Exercise data:
━━━━━━━━━━━━━━━━

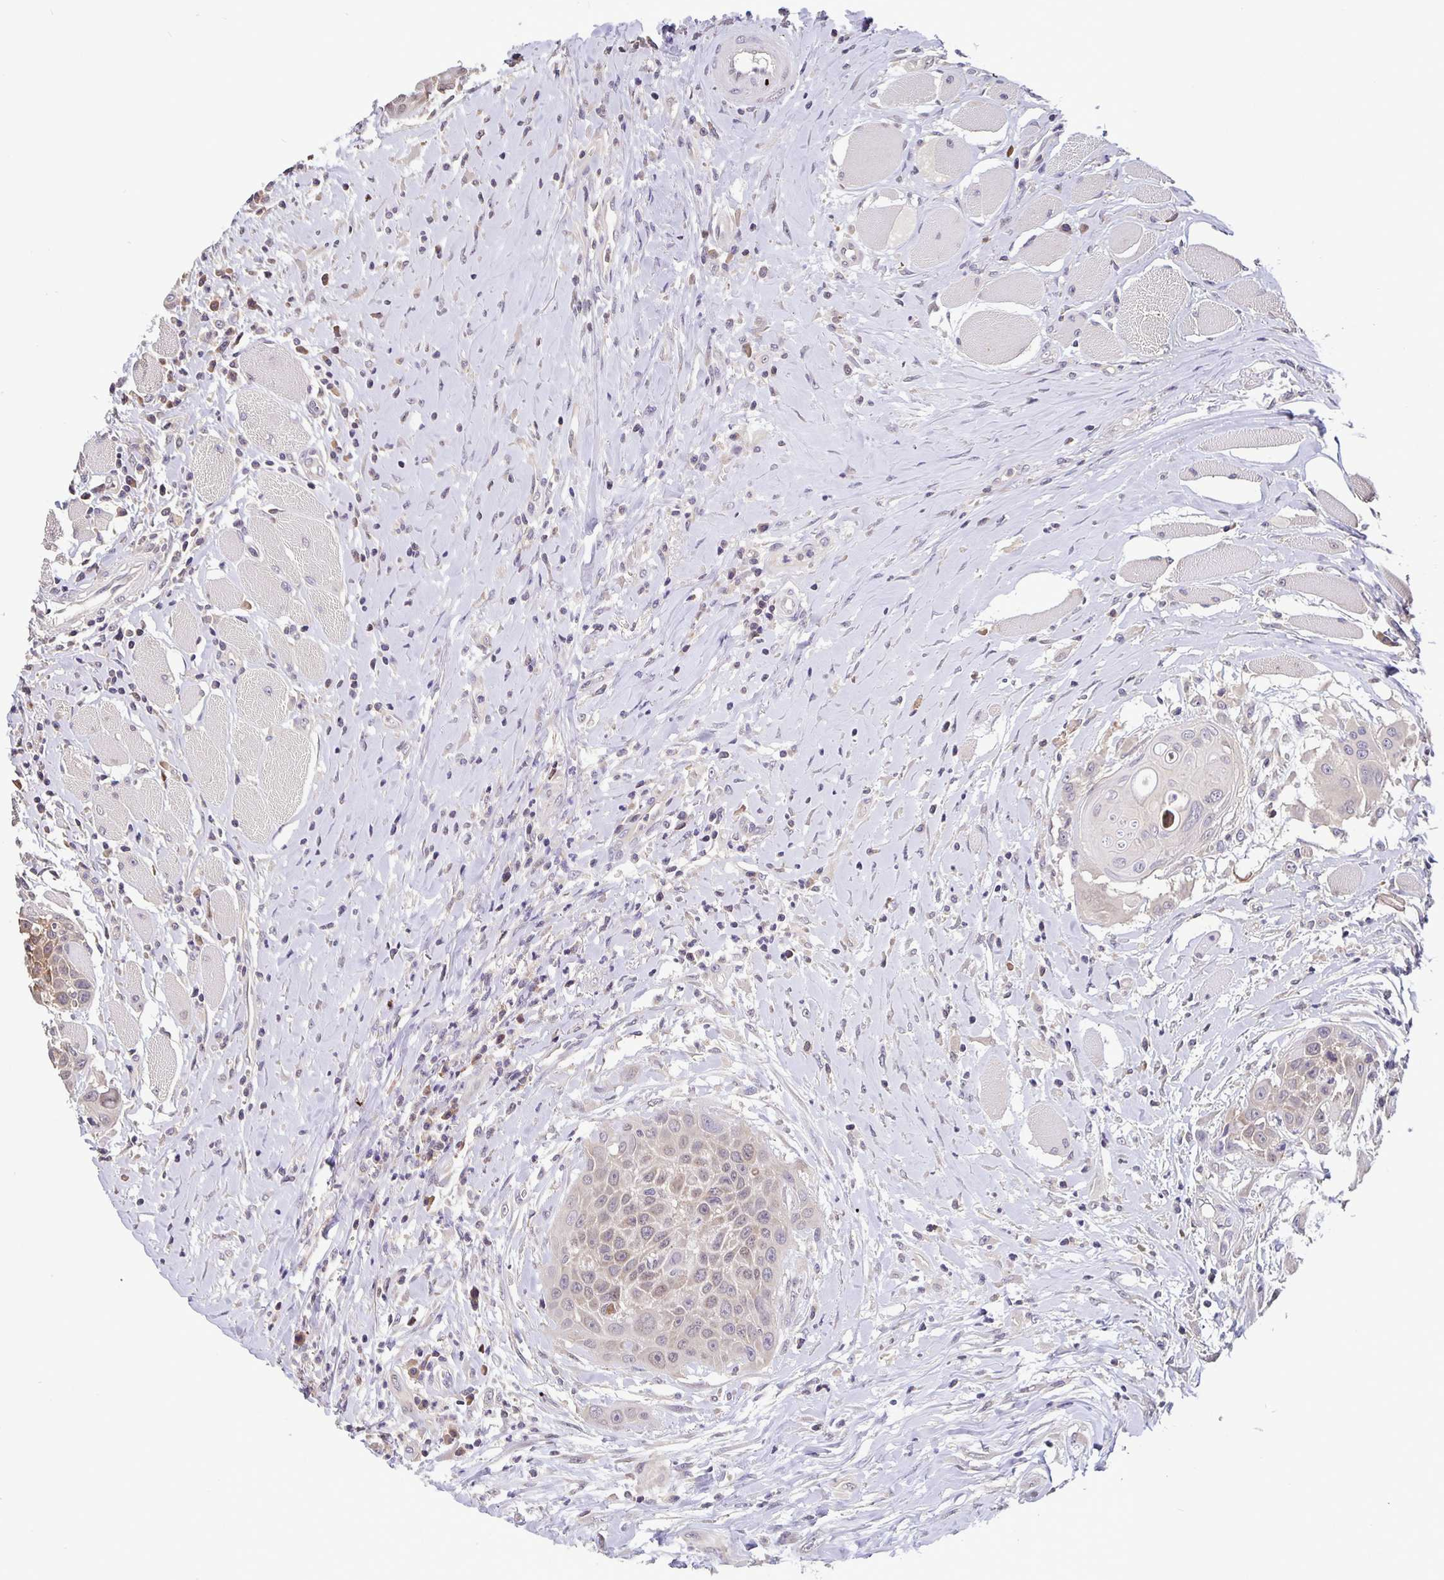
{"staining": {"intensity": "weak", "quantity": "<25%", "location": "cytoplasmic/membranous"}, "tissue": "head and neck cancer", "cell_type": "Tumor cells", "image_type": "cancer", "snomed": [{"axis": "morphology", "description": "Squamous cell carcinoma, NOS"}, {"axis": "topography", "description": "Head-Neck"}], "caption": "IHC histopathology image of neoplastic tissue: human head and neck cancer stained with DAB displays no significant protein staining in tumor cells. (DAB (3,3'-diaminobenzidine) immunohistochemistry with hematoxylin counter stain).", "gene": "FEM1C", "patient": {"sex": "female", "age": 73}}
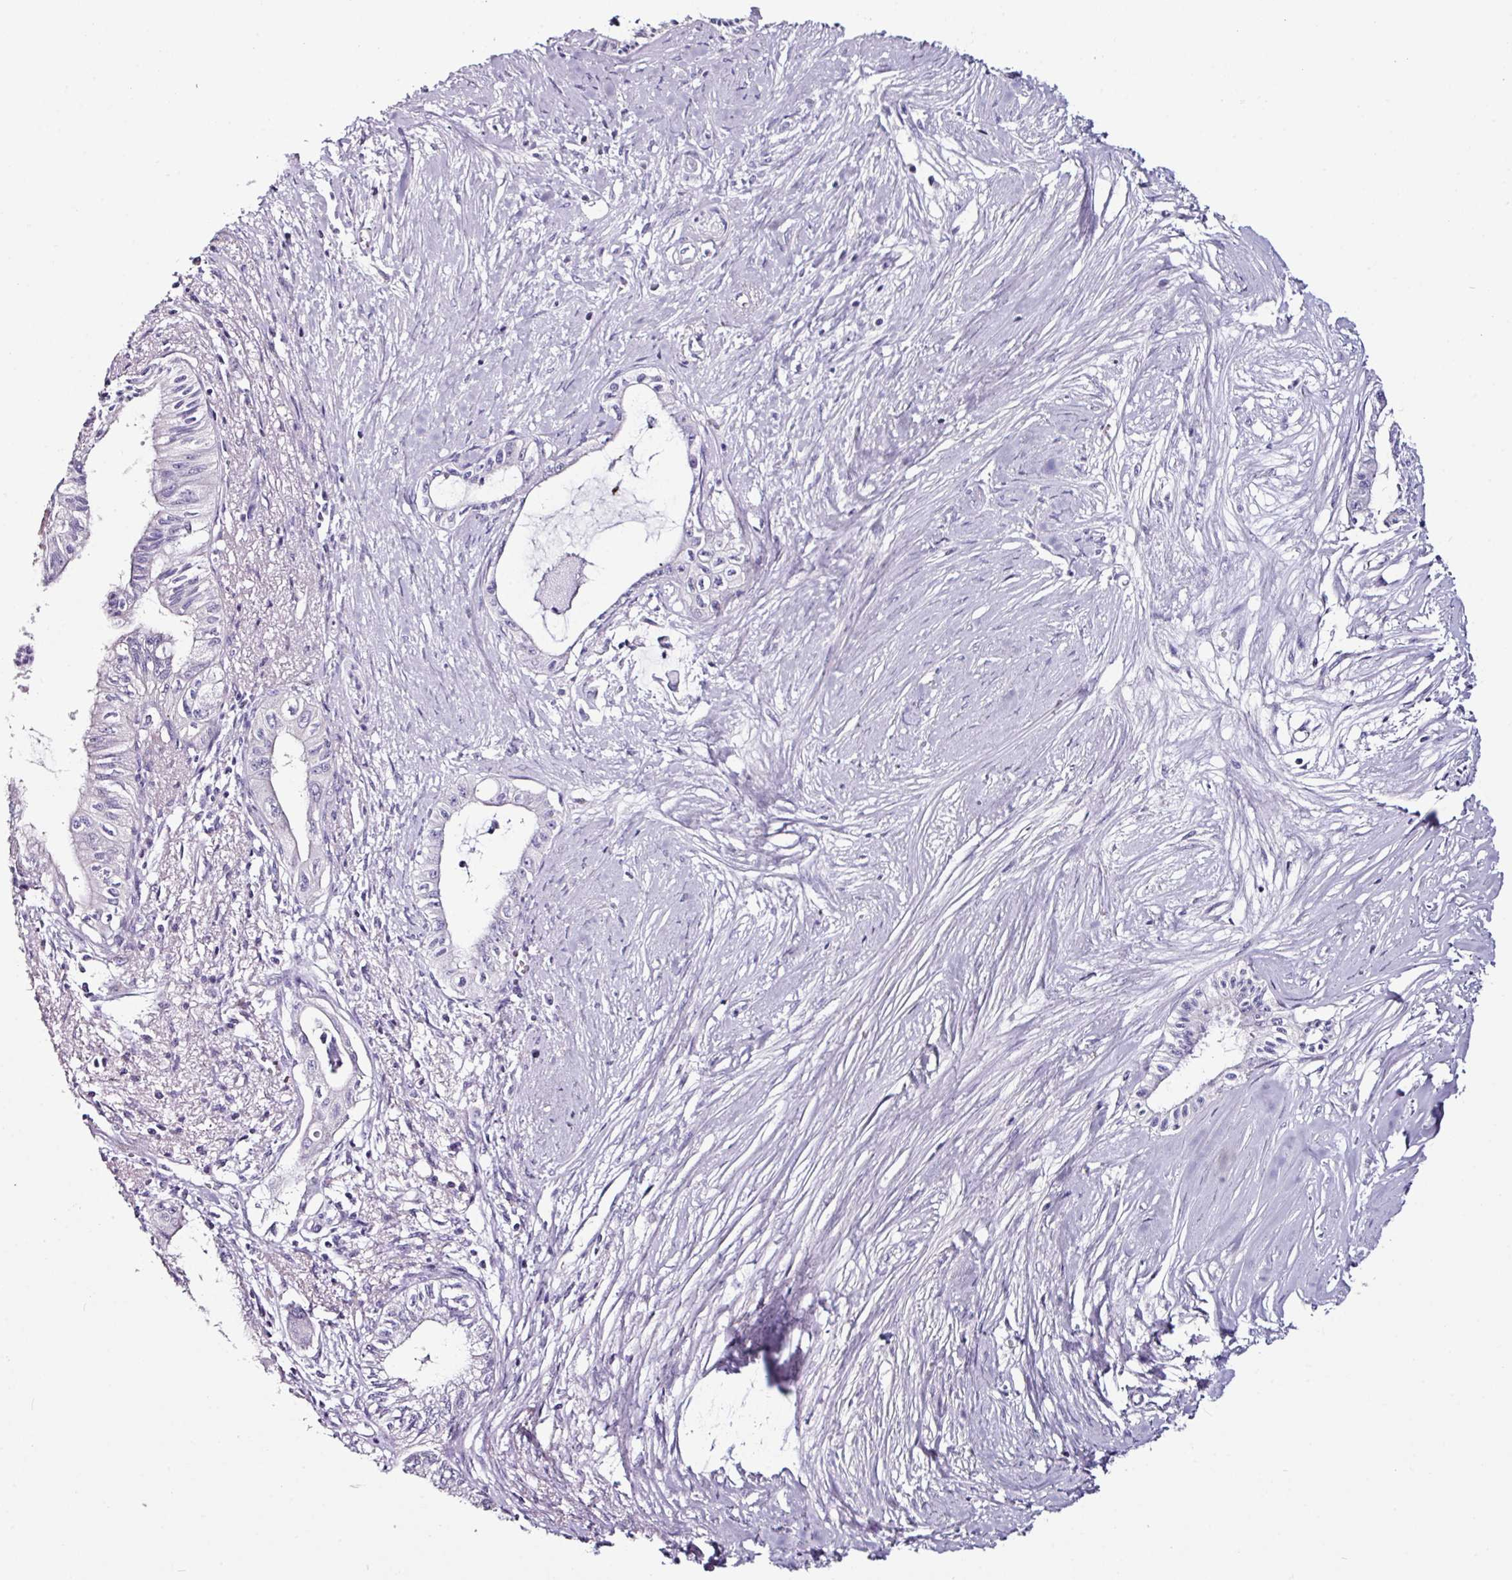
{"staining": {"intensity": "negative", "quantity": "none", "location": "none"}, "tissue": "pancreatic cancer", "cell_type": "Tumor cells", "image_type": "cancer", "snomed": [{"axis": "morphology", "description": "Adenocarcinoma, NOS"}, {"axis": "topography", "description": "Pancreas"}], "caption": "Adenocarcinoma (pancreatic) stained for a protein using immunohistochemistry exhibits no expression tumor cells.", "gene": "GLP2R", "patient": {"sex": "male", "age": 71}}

━━━━━━━━━━━━━━━━

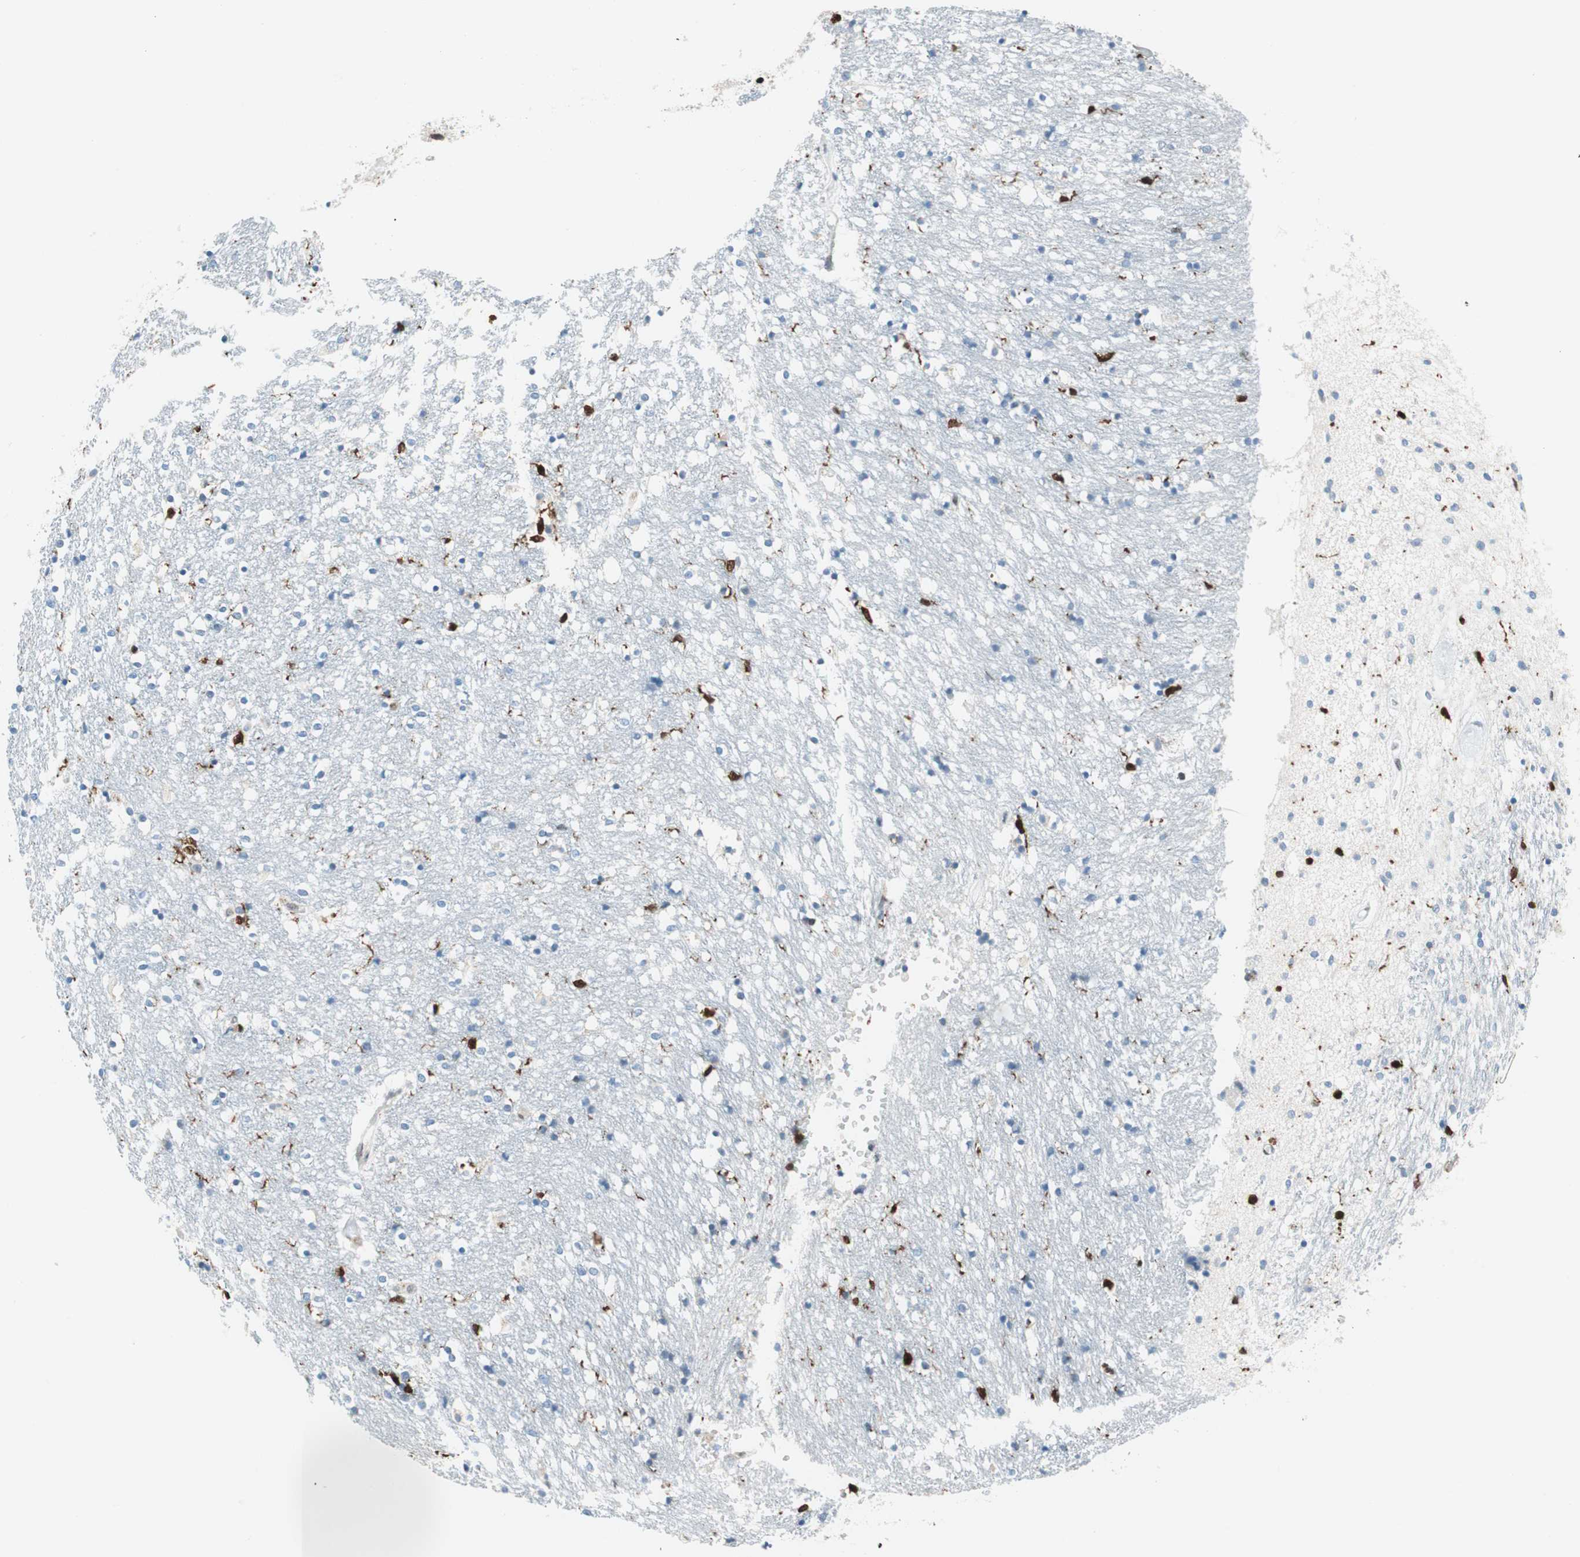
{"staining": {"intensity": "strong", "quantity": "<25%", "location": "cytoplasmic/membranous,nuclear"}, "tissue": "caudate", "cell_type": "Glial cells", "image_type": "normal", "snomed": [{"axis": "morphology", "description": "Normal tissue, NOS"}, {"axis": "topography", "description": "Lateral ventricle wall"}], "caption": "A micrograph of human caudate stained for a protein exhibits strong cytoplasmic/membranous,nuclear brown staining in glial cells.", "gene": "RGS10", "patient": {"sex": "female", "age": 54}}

━━━━━━━━━━━━━━━━

Instructions to follow: From the listing above, repeat only the lines between the line containing "histopathology image of" and the line containing "(pancreatic) stained for", those two included. Pictures are not part of the copy.

Solution for this exercise:
{"staining": {"intensity": "weak", "quantity": "<25%", "location": "cytoplasmic/membranous"}, "tissue": "head and neck cancer", "cell_type": "Tumor cells", "image_type": "cancer", "snomed": [{"axis": "morphology", "description": "Squamous cell carcinoma, NOS"}, {"axis": "topography", "description": "Head-Neck"}], "caption": "IHC histopathology image of neoplastic tissue: human head and neck cancer stained with DAB displays no significant protein staining in tumor cells. (DAB (3,3'-diaminobenzidine) immunohistochemistry with hematoxylin counter stain).", "gene": "FEM1C", "patient": {"sex": "female", "age": 73}}
{"staining": {"intensity": "negative", "quantity": "none", "location": "none"}, "tissue": "pancreatic cancer", "cell_type": "Tumor cells", "image_type": "cancer", "snomed": [{"axis": "morphology", "description": "Adenocarcinoma, NOS"}, {"axis": "topography", "description": "Pancreas"}], "caption": "Adenocarcinoma (pancreatic) stained for a protein using immunohistochemistry exhibits no expression tumor cells.", "gene": "GLP2R", "patient": {"sex": "male", "age": 71}}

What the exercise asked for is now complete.